Yes, the release of the M3 will be interesting. That will figure into an increasingly interesting picture for ARM computing going forward.
techconc - Thursday, October 26, 2023 - link
Look at the official listings on the Geekbench site.M2 in the Mac mini - 9742
M2 Pro in Mac mini - 14251 - 46% higher
If the X1 is 50% faster than M2, that would put it at 14613.... which is effectively the same.
Also, keep in mind that Qualcomm's numbers are typically higher than actual shipping products using their chips. They always show the best case scenario with some sort of reference device that has no thermal limitations, etc.

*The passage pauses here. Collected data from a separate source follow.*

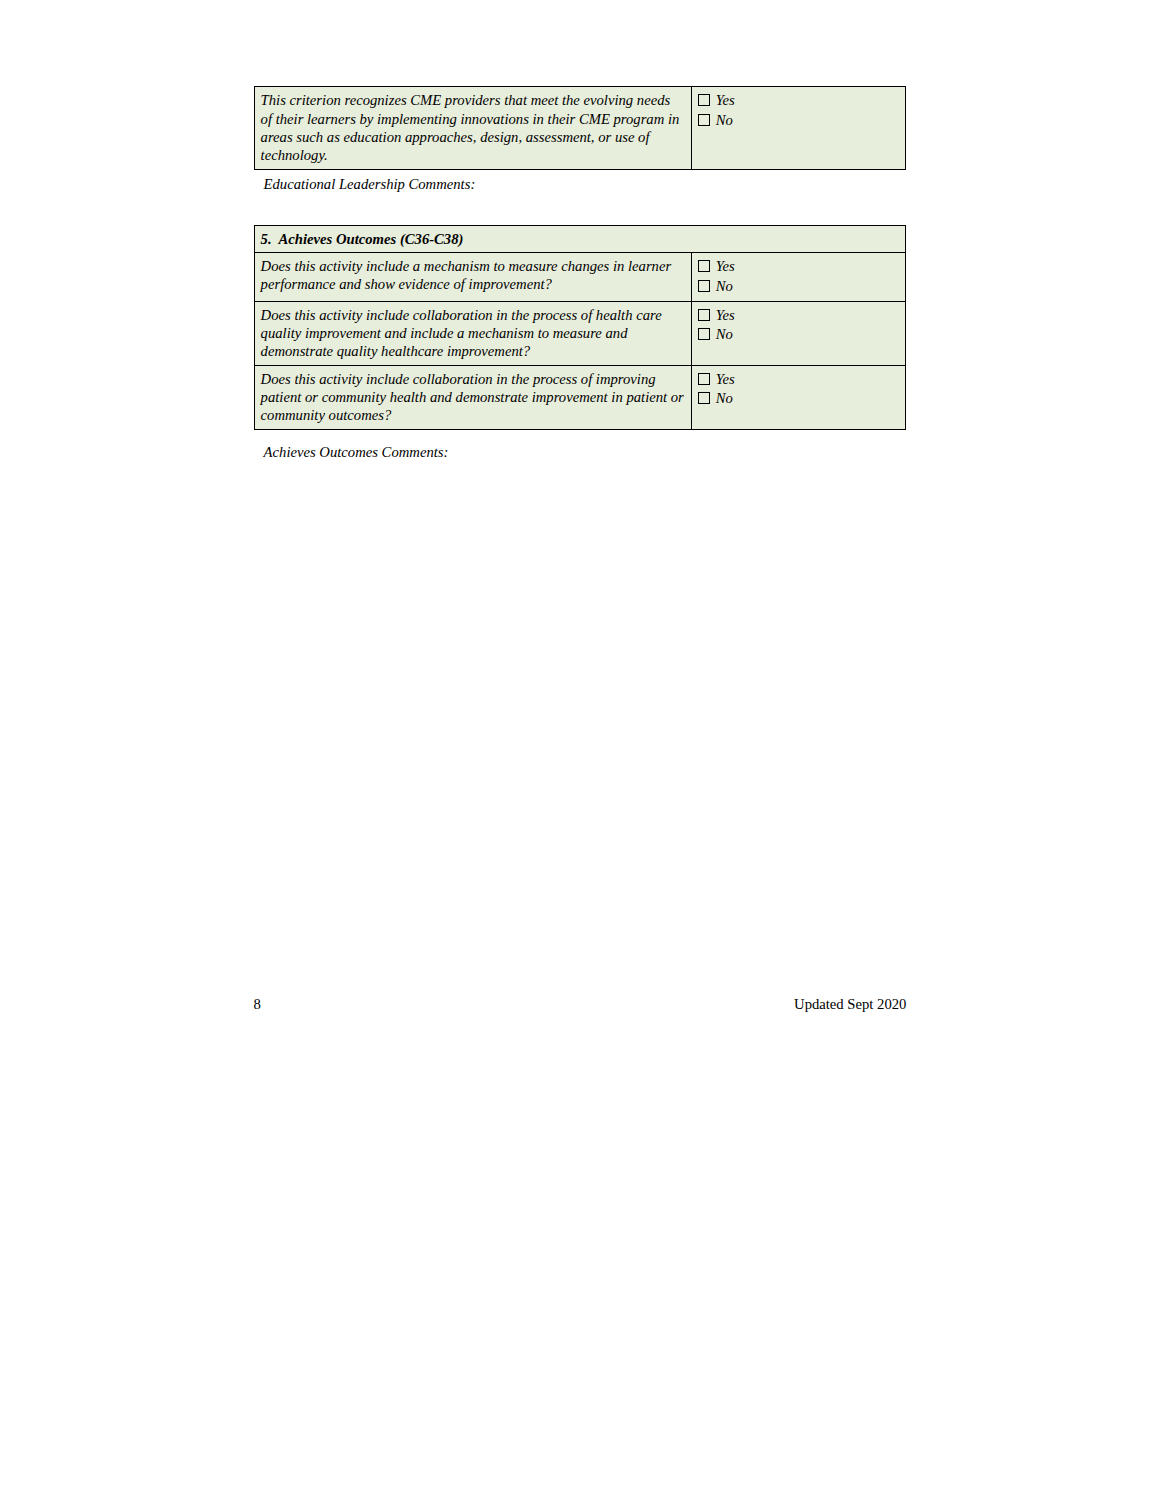| This criterion recognizes CME providers that meet the evolving needs of their learners by implementing innovations in their CME program in areas such as education approaches, design, assessment, or use of technology. | Yes No |
Educational Leadership Comments:
| 5. Achieves Outcomes (C36-C38) |
| Does this activity include a mechanism to measure changes in learner performance and show evidence of improvement? | Yes No |
| Does this activity include collaboration in the process of health care quality improvement and include a mechanism to measure and demonstrate quality healthcare improvement? | Yes No |
| Does this activity include collaboration in the process of improving patient or community health and demonstrate improvement in patient or community outcomes? | Yes No |
Achieves Outcomes Comments:
8
Updated Sept 2020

Speedfriend - Thursday, October 26, 2023 - link
From the slides, it would appear that multl thread on Geekbench is around 14500 (M2 x 1.5) which would put it in line with M2 Max with higher power consumption. However,the flip side is that it offers 15% better single-threaded at 30% less power and has the ability to ramp two cores to high clock speeds.For a first attempt, this is far better than I expected and will cause serious issues for Intel and AMD unless they pull something out of the bag
techconc - Thursday, October 26, 2023 - link
Yes, Qualcomm's presentation was intentionally misleading. For example, they compared single core performance to the M2 Max. Why not compare multi-core performance as well? For that matter, the base M2 has the same single core performance but I guess that comparison didn't sound as impressive. Worse, I've seen general news coverage (forget which channel) which parroted that claim and said this new chip is faster than an M2 Max. Well played Qualcomm marketing... it worked on non-technical types.ChrisGX - Thursday, October 26, 2023 - link
The comparison made in the keynote was clearly with the M2 MAX - Apple's highest performing chip. Qualcomm claimed the Snapdragon X Elite outperforms that chip (presumably on the Geekbench 6 single-thread benchmark). Furthermore, at ISO performance Qualcomm claimed the Snapdragon chip uses about 30% less power than the Apple chip (at the latter's peak performance).There is nothing unfair about that comparison. If further testing confirms Qualcomm's claims then the Oryon core will take the crown as the fastest ARM core and perhaps the fastest CPU core bare none. But, it will be efficient to boot.
The news is even worse for Intel than it is for Apple. Still, Apple somehow managed to alienate the designers of the Oryon core and I'm pretty sure the responsible parties over at Apple would be regretting that now.